──────── Information shown ────────
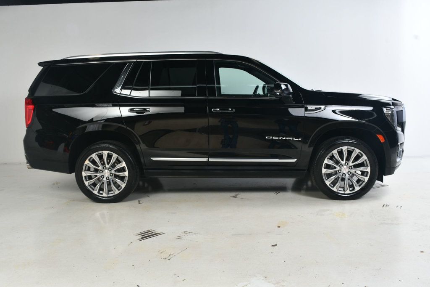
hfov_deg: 55.8
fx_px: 406
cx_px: 215
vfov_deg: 38.9
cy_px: 144
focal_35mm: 34
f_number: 10
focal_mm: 23
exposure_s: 1/160
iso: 100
────────
__What this task involves__: The line with "vfov_deg: 38.9" and all the lines after it in the records above are to be output exactly, with nothing added.

__Result of this exercise__:
vfov_deg: 38.9
cy_px: 144
focal_35mm: 34
f_number: 10
focal_mm: 23
exposure_s: 1/160
iso: 100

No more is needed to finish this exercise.